#### [Goal of the exercise]
Determine the number of lines below that contain "Υπόστρωμα". Write nothing but that number.

#### [Records to use]
++++

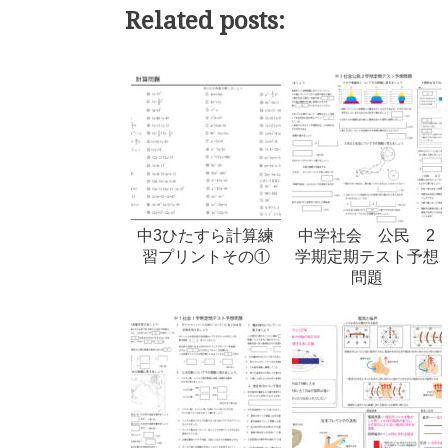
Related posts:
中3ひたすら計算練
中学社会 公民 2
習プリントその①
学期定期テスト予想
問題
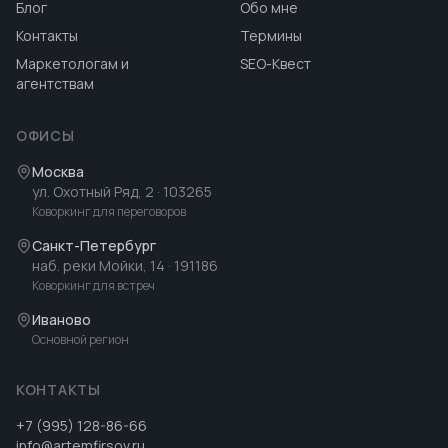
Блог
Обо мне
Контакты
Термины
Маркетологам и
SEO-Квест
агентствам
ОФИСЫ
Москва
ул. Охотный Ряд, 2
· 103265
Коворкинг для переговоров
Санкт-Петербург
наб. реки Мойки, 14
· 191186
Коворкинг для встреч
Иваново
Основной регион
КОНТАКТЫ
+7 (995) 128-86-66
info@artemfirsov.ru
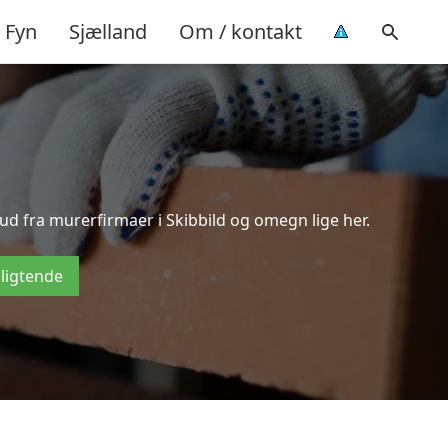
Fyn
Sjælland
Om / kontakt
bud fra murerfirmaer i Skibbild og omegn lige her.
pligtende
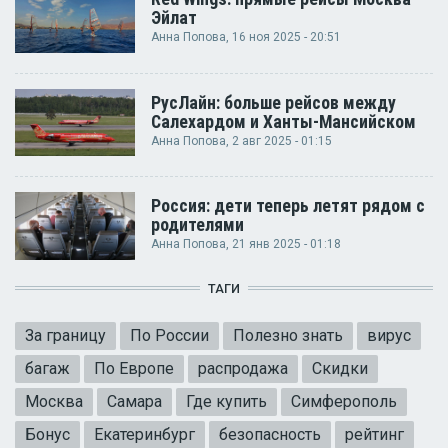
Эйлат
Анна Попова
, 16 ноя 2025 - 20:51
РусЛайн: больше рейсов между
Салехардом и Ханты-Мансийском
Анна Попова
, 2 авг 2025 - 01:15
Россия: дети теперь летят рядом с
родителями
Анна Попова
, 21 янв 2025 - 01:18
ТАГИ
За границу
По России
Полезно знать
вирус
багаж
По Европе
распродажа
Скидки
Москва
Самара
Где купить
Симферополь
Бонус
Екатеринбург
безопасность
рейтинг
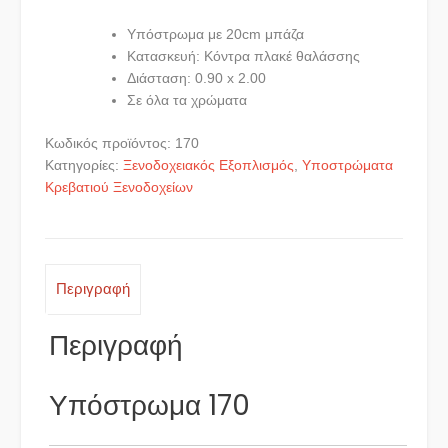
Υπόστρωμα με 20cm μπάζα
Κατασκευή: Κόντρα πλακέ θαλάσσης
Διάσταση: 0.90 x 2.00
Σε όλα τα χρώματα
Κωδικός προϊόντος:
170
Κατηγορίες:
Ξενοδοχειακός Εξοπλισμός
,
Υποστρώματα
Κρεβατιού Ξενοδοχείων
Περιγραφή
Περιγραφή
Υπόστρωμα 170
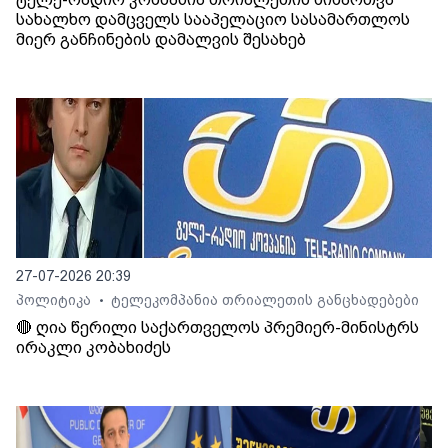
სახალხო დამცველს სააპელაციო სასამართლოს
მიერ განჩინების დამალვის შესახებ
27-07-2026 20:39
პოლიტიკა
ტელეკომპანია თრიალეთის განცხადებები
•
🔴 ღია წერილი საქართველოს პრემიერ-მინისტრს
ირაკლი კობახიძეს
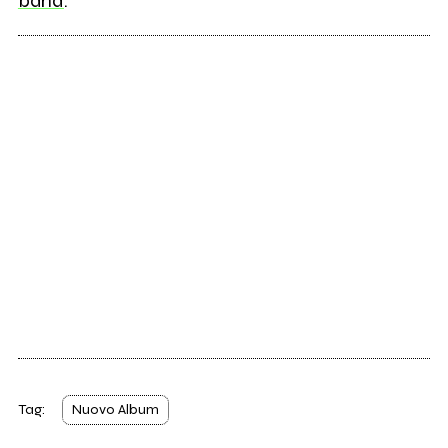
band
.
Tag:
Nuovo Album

++++

#### [Output]
2